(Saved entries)
════════

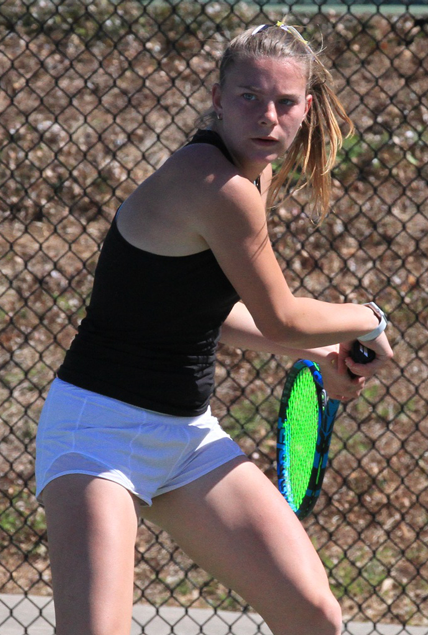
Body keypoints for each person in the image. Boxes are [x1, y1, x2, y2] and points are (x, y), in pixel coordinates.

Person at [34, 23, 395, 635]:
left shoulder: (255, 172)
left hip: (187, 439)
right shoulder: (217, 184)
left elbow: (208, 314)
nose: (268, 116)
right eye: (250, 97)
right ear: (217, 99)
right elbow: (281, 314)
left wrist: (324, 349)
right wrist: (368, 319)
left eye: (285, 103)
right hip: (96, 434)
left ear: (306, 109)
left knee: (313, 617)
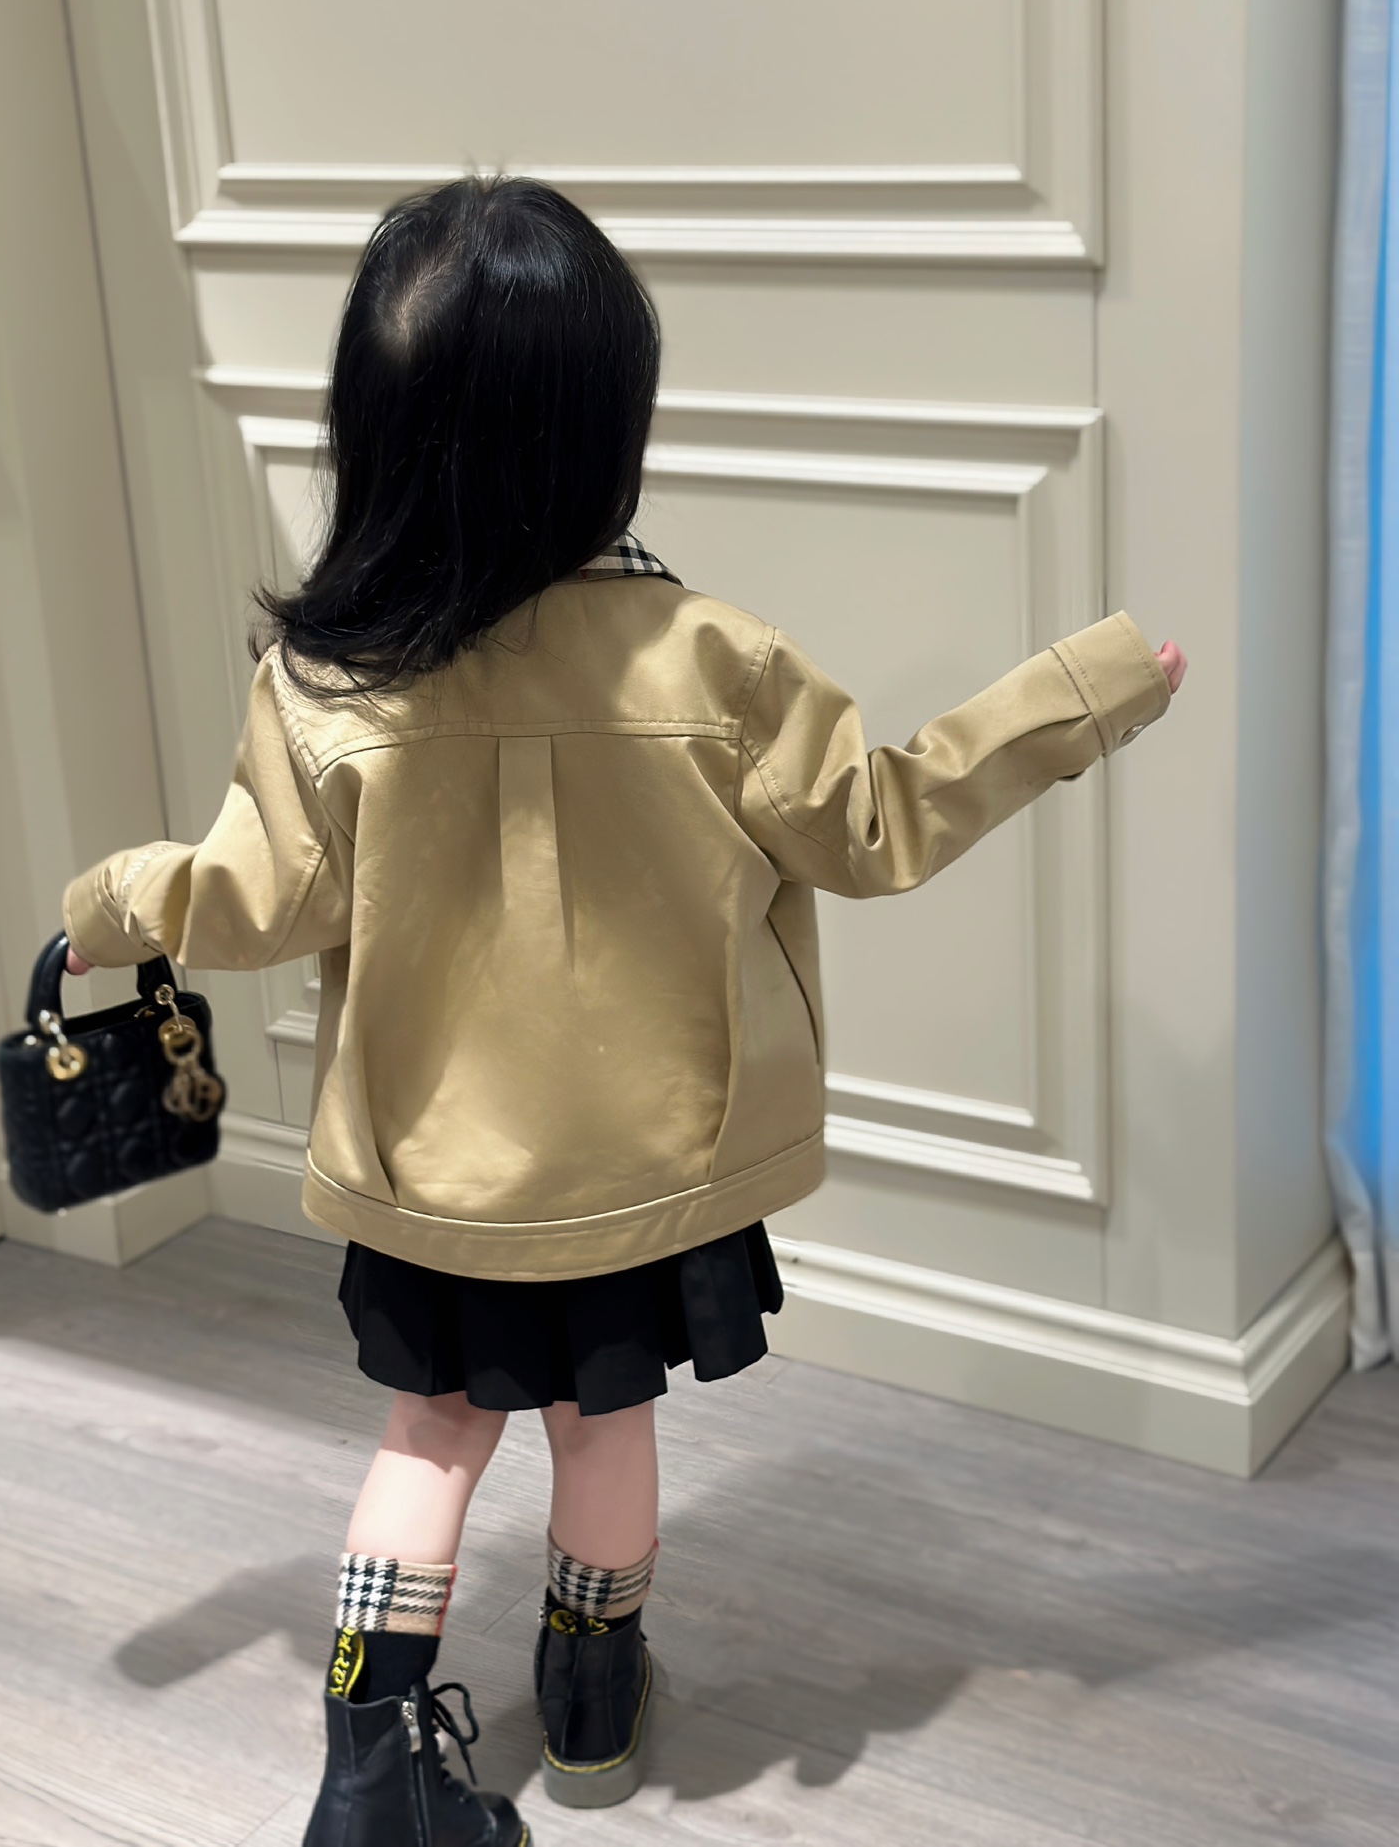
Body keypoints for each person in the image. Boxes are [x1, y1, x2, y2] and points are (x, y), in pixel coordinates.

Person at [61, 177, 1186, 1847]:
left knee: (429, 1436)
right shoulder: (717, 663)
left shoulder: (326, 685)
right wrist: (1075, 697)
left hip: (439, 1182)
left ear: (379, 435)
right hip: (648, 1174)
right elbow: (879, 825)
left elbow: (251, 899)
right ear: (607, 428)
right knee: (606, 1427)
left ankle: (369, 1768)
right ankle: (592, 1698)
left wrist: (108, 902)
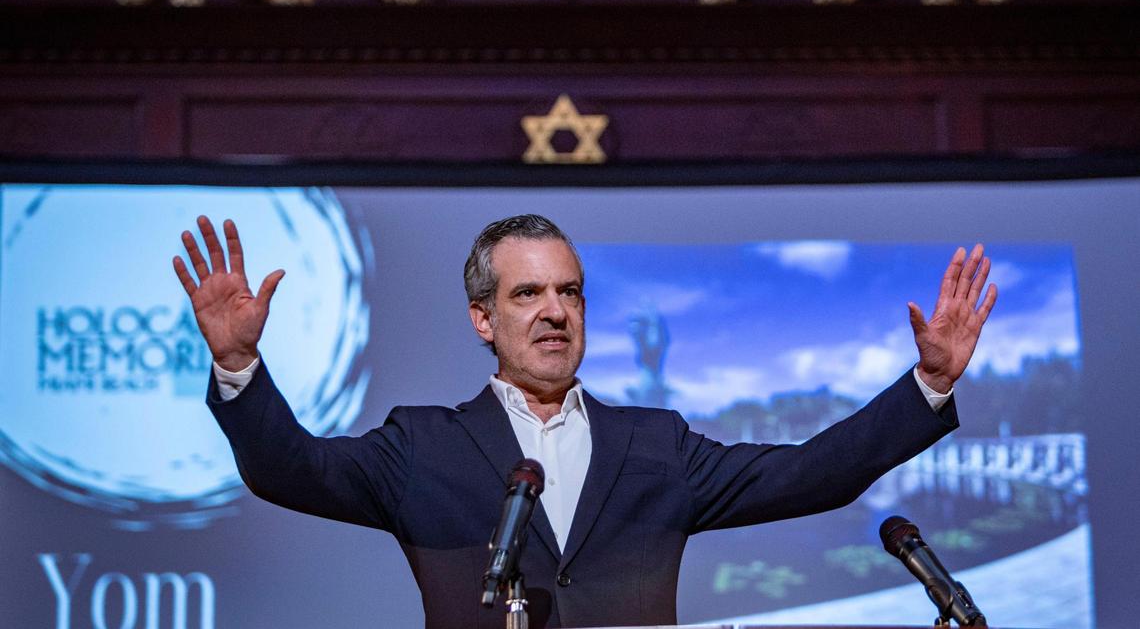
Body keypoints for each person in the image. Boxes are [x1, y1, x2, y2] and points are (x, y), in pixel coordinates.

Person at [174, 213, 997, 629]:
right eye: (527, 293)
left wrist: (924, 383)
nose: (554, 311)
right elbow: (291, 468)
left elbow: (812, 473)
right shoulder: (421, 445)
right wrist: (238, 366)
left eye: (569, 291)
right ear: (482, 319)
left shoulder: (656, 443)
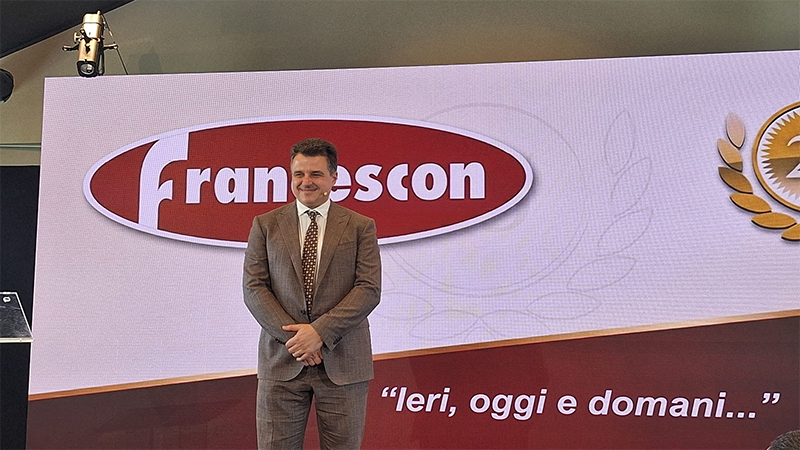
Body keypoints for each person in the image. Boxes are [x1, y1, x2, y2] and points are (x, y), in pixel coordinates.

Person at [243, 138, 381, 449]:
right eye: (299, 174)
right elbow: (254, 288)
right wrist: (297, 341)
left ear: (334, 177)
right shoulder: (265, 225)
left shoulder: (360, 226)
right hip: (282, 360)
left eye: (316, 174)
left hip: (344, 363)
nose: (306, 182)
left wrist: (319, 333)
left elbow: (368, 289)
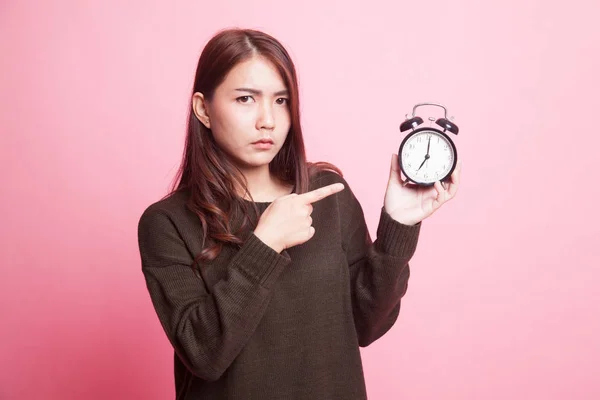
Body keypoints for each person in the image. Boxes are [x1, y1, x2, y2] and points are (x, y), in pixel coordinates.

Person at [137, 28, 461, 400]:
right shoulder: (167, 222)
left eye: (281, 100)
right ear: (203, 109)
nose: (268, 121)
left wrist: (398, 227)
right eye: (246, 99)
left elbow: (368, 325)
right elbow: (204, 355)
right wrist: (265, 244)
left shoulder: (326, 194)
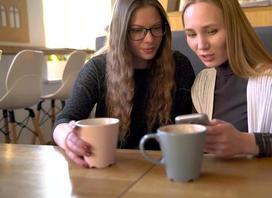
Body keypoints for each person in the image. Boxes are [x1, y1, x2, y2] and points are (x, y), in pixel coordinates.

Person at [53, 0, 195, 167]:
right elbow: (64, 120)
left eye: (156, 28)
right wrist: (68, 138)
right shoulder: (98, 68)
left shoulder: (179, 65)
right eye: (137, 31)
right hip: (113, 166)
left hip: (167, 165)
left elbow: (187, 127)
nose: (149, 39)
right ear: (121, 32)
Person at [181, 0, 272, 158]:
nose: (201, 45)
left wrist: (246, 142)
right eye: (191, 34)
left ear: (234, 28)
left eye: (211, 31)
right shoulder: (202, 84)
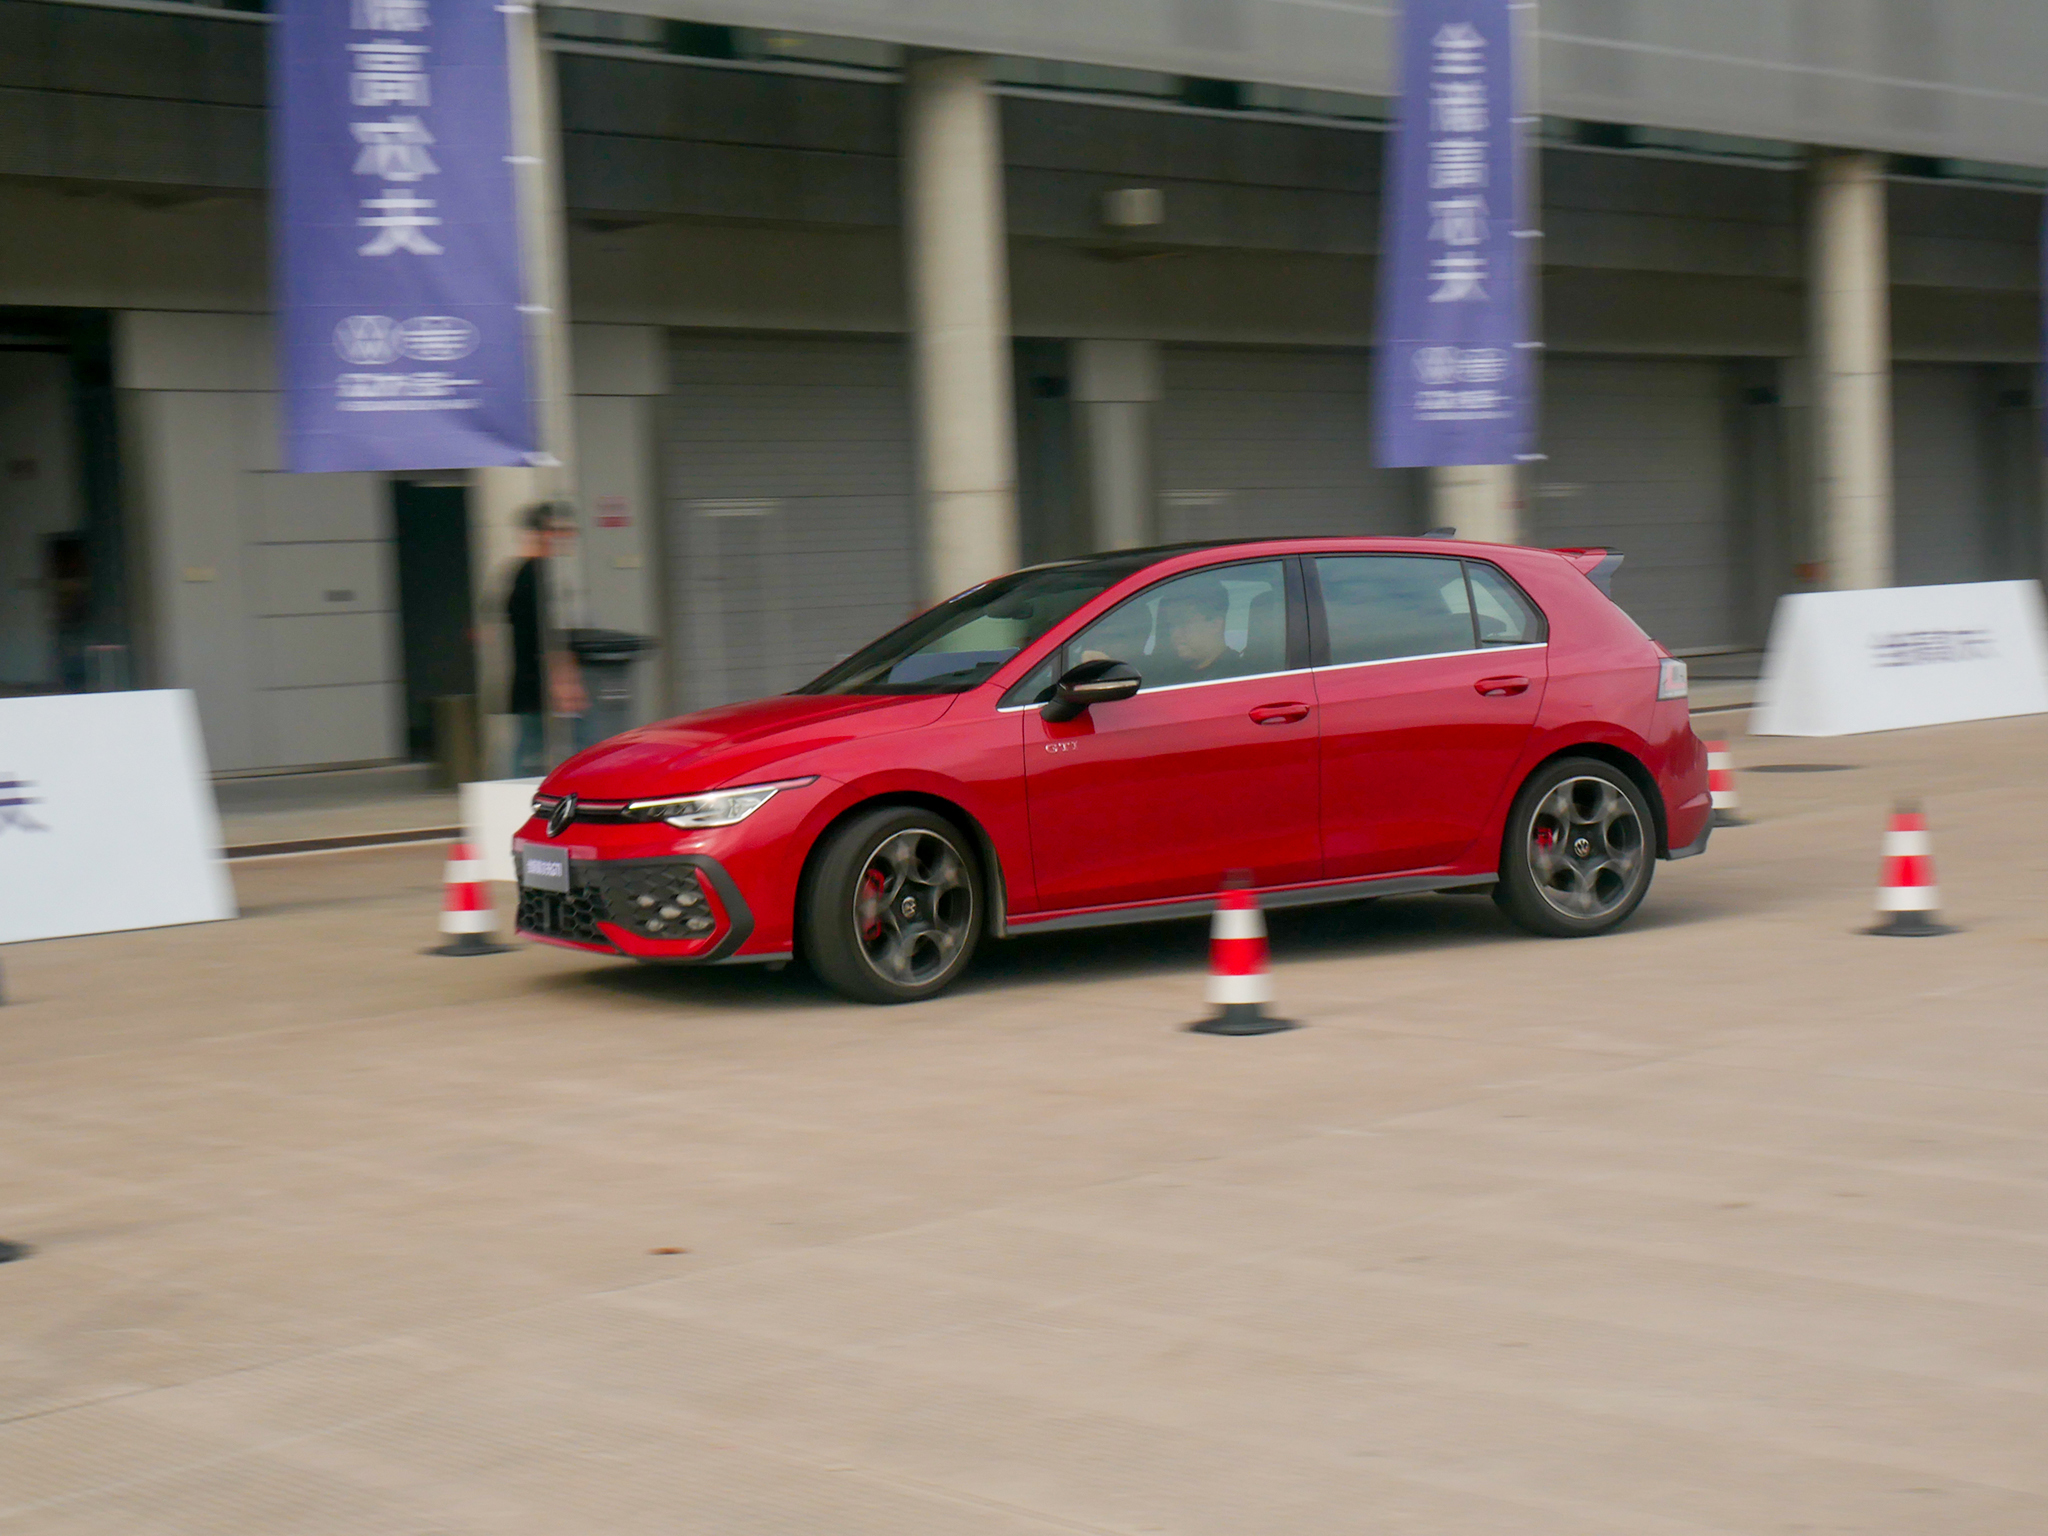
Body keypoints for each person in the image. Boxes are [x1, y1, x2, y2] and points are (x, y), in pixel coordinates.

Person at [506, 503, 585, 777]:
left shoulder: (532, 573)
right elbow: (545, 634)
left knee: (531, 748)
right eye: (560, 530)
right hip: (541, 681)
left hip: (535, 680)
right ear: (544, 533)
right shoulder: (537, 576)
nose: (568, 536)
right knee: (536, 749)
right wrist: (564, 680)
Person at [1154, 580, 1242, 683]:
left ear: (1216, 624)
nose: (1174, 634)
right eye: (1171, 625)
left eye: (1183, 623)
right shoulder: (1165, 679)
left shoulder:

════════

### Exercise goal
Pictures should not appear in the copy. Write out exactly the lines above from the first one through the line that contains "left elbow: (208, 314)".

### Exercise answer
Body keypoints for each person in the image. Boxes are [x1, y1, x2, y2] and points are (x, y), in pixel coordinates.

Person at [34, 23, 395, 635]:
left shoulder: (255, 172)
left hip: (187, 439)
right shoulder: (217, 184)
left elbow: (208, 314)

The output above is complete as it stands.